* _REQUIRED TASKS_
1 – Translate this sentence from the post about baby Ben below into Spanish: "He does sleep well, but wakes up every 3-4 hours to eat and needs his food right when he wants it."
2 – According to the post about baby Ben below, how often did the parents have to wake Lilly before she slept through the night?
3 – List every activity that the post about baby Ben below says Lilly was happy and content to do.

I don't know what I thought I'd get with this new little person that would join our family. Part of me imagined a 2 or 3 year old demanding little child; part of me hoped for a repeat of sweet Lilly; but I don't think I pictured a precious little newborn boy like little Ben.
I shouldn't compare kids, but there's no right or wrong with my two little ones; there's no good or bad. It's definitely interesting to see how "the same" they are, and how different, and how the experiences are completely different. And we're only two weeks into this adventure.
We have realized what an easy baby Miss Lillian Grace Sherman was. She didn't cry much, she was happy and content to eat, sleep and have her diapers changed. She easily went with the flow, drank her bottles well and on the schedule we assigned to her, and slept through the night from about a month on (and we had to wake her every 4 hours before that). Definitely easy.
Ben is the opposite, although he's still an easy baby. But he is demanding: if his tummy is hungry, he screams. If his diaper is being changed, most likely he's not happy. Baths come with a scream like we're trying to murder him instead of just gently clean his little body. He does sleep well, but wakes up every 3-4 hours to eat and needs his food right when he wants it. But the majority of the time he is just a precious little baby, with big eyes that watch his new world closely, cautiously. I think he doesn't quite trust us yet, but so far we're doing a good job for him. He melts into our arms when he sleeps, and at night is very content in his own room in his crib. As I told him two nights ago around 2 am as he was sweetly drinking his late night bottle, "Thank you God for Baby Ben."

[Saved entries]
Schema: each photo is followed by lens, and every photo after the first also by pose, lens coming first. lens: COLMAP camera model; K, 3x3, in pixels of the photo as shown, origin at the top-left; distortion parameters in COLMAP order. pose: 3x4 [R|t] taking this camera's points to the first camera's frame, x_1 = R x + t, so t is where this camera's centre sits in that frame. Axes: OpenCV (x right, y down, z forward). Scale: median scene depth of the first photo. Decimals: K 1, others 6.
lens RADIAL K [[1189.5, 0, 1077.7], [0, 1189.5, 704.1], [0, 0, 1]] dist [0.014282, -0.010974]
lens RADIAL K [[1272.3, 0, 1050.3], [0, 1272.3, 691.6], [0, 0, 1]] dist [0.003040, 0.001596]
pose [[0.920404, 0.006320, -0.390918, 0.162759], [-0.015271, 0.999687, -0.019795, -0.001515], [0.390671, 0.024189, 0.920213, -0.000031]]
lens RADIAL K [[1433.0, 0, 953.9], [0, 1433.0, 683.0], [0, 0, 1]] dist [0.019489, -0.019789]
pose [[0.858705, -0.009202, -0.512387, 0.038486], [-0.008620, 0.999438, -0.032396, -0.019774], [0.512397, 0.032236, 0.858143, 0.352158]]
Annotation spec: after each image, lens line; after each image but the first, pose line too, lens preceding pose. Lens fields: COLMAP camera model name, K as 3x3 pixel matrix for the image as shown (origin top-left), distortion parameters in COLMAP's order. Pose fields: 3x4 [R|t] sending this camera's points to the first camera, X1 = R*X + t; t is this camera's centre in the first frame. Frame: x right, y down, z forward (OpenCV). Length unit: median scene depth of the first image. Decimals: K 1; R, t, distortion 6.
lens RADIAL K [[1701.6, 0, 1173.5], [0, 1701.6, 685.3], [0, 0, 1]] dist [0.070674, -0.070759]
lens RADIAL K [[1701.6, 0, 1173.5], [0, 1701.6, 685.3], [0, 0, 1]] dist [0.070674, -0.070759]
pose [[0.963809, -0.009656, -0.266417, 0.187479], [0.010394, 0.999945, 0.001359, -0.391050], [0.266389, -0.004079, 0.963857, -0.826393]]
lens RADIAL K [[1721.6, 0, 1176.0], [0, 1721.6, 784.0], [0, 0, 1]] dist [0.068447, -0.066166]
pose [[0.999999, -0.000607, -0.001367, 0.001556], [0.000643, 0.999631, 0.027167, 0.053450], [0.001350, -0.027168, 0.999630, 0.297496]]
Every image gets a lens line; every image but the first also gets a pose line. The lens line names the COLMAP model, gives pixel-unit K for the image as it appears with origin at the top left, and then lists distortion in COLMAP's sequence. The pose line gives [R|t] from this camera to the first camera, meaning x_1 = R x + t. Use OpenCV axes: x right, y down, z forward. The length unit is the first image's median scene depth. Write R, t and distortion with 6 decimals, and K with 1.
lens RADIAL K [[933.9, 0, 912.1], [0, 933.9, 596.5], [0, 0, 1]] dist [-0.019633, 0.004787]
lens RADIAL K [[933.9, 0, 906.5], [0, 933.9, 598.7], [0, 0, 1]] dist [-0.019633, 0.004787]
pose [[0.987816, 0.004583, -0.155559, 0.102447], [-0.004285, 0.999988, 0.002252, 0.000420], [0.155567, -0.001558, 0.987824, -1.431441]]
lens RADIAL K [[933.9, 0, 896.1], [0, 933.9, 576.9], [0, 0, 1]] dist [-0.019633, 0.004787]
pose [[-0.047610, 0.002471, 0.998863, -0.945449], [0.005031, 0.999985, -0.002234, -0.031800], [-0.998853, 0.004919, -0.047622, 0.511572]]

* _TASK SOLUTIONS_
1 – Sí duerme bien, pero se despierta cada 3-4 horas para comer y necesita su comida justo cuando la quiere.

2 – Every 4 hours.

3 – Eat, sleep, have her diapers changed